The services offered by Progressive Tech take these ideals to an even higher level. When you bring a broken electronic to their store, their first attempt is to fix it. According to the Silicon Valley Toxics Coalition, more than 50% of computers that are thrown away are either still in working condition or could be made to work with minimal repairs. Rather than immediately discarding your device, bring it in and let an expert try to fix it, saving you money while simultaneously easing the damage to the environment caused by pollution and landfills.
If, for whatever reason, you need to replace your current working machine, Progressive Tech has teamed up with a non-profit organization, InterConnection, and can help you get your machine to professionals who will use it to provide world-wide IT training. Donating a working computer can give your machine a second life. InterConnection and Progressive Tech agree that wherever possible, reusing is even better than recycling.
If a computer cannot be repaired, Progressive Tech’s next favorite option is to salvage parts. Usually, when a computer goes bad, the problem lies with a single or handful of parts.
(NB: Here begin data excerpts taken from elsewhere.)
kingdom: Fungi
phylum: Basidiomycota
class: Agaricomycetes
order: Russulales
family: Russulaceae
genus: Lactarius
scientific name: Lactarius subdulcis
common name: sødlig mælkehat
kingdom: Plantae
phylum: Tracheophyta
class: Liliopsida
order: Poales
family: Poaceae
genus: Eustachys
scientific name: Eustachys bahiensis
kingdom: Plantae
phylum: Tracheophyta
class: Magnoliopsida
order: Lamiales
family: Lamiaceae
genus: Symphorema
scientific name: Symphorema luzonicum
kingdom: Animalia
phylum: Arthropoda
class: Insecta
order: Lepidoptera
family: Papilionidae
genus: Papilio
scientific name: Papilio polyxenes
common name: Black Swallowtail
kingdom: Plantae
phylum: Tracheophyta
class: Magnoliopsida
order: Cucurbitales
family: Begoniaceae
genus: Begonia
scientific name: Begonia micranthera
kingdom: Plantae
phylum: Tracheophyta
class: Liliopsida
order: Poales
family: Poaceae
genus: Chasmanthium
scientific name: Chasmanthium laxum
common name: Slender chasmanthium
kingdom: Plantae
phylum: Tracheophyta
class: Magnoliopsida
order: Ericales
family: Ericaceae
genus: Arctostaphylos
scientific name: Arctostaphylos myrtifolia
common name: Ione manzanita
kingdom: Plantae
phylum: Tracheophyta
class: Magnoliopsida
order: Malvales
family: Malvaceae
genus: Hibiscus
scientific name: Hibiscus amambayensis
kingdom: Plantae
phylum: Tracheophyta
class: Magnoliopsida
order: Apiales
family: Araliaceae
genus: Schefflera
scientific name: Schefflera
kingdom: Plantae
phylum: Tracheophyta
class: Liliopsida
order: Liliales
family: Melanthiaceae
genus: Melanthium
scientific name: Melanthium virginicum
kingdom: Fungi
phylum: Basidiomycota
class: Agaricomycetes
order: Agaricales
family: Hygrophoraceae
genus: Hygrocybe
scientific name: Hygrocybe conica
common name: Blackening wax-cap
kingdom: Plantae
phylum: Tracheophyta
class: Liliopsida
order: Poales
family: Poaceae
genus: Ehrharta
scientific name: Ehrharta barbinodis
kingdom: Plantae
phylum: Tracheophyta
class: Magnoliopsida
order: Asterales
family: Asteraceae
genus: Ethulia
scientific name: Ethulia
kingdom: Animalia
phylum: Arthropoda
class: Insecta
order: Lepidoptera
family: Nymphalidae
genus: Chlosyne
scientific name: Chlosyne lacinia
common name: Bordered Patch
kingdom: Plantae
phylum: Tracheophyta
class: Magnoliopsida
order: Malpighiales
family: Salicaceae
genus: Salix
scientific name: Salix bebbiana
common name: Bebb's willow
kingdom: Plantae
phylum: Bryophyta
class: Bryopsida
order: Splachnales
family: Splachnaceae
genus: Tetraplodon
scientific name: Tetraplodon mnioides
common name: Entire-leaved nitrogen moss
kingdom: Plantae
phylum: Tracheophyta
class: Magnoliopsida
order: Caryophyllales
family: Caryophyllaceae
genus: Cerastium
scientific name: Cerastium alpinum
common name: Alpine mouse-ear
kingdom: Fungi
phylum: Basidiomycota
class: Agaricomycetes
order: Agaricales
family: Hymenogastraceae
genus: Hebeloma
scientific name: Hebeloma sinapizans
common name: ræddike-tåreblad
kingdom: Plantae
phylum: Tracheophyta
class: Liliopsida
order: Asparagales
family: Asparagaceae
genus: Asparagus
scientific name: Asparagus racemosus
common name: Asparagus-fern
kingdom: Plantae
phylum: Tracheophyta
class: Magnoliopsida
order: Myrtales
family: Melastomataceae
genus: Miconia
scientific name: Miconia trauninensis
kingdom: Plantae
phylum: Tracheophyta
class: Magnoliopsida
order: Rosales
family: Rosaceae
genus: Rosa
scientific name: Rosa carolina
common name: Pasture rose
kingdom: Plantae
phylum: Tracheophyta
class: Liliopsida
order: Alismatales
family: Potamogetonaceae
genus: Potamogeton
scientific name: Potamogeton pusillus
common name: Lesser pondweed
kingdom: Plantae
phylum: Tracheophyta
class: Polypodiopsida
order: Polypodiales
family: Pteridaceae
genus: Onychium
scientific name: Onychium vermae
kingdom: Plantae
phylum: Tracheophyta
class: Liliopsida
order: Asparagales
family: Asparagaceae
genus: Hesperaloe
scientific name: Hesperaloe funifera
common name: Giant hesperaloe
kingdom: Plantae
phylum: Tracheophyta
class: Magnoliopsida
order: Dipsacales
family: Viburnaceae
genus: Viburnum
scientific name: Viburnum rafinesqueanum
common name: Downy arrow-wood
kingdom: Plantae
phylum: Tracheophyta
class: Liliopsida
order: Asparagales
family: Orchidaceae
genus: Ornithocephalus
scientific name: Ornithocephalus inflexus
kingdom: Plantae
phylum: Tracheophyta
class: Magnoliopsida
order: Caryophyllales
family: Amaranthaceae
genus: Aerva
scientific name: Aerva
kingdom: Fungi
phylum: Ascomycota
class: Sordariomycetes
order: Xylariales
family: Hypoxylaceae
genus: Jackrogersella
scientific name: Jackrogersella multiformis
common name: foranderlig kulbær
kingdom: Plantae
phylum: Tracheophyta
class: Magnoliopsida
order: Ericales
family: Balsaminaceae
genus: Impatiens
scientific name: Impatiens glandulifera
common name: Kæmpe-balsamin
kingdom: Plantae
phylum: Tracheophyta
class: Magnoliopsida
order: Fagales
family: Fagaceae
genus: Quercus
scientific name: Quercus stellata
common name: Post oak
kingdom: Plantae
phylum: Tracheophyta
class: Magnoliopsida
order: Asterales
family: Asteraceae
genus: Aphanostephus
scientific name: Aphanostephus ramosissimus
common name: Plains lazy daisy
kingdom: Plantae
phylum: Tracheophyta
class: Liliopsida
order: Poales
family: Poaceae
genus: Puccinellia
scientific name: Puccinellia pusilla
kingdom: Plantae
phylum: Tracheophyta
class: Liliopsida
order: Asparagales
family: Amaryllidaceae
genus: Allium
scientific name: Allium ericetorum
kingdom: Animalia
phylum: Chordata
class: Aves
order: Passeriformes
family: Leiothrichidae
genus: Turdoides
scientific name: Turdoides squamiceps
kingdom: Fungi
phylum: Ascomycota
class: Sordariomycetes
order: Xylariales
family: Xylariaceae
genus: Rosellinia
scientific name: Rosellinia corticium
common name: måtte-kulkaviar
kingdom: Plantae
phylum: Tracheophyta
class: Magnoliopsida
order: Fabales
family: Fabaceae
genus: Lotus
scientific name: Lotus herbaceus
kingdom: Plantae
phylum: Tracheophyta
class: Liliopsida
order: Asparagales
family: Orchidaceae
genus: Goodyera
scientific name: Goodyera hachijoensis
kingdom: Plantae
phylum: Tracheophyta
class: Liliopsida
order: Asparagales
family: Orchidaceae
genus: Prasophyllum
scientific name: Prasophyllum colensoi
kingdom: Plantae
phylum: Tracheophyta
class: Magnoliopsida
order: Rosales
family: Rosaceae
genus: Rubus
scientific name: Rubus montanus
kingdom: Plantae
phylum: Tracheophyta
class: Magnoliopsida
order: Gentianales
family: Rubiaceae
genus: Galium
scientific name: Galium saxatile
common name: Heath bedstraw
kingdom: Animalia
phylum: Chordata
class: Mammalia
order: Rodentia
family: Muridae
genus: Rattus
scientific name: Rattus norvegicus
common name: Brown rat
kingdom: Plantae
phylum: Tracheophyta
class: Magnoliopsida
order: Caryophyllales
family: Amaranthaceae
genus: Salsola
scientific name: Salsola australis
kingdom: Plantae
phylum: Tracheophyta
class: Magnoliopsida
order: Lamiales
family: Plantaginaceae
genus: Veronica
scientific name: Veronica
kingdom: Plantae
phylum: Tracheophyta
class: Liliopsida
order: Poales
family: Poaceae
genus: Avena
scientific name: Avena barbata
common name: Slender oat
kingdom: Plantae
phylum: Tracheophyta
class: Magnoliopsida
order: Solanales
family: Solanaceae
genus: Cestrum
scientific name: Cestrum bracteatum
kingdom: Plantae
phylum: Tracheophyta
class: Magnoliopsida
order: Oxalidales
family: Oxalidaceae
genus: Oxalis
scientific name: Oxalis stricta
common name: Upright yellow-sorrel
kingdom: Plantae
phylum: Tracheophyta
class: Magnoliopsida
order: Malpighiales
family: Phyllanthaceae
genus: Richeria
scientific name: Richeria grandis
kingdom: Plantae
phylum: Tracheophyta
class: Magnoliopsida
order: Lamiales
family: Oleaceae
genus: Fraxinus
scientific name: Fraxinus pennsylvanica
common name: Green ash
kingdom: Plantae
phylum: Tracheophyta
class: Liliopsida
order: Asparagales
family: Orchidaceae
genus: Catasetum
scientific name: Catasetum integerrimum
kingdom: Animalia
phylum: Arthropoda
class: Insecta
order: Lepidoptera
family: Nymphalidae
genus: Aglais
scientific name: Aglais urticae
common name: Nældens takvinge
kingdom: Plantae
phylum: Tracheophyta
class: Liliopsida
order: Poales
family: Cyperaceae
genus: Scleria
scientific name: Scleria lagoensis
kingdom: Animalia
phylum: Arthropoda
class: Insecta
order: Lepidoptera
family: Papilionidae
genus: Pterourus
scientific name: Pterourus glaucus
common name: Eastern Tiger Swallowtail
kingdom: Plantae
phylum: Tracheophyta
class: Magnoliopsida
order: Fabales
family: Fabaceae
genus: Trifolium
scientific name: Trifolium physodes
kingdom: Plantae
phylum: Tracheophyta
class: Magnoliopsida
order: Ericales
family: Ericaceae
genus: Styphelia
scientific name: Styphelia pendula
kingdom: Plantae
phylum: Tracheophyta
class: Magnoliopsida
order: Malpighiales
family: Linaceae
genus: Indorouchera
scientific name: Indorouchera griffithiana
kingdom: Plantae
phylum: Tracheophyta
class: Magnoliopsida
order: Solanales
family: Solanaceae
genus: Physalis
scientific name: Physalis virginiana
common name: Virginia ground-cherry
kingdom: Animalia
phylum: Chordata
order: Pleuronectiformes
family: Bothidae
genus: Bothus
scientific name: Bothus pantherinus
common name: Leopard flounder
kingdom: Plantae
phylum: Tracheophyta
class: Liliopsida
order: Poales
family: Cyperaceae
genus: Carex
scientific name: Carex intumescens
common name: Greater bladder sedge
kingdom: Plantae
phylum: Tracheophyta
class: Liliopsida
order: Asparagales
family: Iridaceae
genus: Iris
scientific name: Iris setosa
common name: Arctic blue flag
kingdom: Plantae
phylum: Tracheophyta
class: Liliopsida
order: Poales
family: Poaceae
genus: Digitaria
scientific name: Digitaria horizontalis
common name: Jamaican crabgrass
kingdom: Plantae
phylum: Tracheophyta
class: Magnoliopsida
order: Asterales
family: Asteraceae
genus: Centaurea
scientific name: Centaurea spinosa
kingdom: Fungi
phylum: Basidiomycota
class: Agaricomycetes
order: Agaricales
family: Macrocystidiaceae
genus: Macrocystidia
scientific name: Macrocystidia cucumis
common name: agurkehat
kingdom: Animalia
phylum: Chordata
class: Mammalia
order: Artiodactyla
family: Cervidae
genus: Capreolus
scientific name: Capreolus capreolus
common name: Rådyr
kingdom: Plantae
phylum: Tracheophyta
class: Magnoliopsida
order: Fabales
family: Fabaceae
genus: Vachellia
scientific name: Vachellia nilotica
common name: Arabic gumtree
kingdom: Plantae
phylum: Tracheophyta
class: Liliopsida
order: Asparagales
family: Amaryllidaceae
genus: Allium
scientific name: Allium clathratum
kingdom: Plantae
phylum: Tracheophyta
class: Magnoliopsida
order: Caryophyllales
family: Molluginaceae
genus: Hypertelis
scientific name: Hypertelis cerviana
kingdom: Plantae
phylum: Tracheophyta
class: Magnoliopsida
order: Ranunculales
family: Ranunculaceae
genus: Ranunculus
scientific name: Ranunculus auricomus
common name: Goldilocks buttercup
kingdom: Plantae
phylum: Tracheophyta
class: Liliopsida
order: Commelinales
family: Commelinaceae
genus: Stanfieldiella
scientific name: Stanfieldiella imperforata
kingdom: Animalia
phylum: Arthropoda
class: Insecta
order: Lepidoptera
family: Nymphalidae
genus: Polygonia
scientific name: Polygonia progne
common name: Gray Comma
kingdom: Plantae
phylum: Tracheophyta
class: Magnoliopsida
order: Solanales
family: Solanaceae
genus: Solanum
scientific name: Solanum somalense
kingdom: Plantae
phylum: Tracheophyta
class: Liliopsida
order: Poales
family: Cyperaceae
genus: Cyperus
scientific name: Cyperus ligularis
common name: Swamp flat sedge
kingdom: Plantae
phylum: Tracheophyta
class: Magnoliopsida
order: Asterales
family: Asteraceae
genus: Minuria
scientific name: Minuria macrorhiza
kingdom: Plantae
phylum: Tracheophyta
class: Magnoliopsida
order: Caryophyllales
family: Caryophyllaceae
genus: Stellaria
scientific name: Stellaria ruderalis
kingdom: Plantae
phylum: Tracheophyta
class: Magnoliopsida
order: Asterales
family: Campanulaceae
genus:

The rest of the machine is in good condition and can be used as replacement parts for other computers. With the parts that can’t be salvaged, raw materials such as steel and plastic can be harvested and reused. Only in extreme circumstances does the shop throw something away, and then they do so in the least environmentally damaging method possible.
Similar to their relationship with InterConnection, if you have other electronics that you want to get rid of, Progressive Tech works closely with Total Reclaim Inc., which specializes in environmentally friendly methods of electronic waste disposal. This allows Progressive Tech to help you recycle TV’s, microwaves, batteries, and light bulbs, among other things.
Progressive Tech is a rarity in the electronics industry. Companies producing the various devices available to consumers are very concerned with developing the latest and greatest, but they seldom take time to manage the waste that is produced by these replacement techniques. Progressive Tech does the opposite by taking what consumers already have and attempting to prolong the electronics’ life. They work diligently and consistently to maintain their green and sustainable business and encourage their clientele to do likewise by looking to first fix, then reuse, then recycle.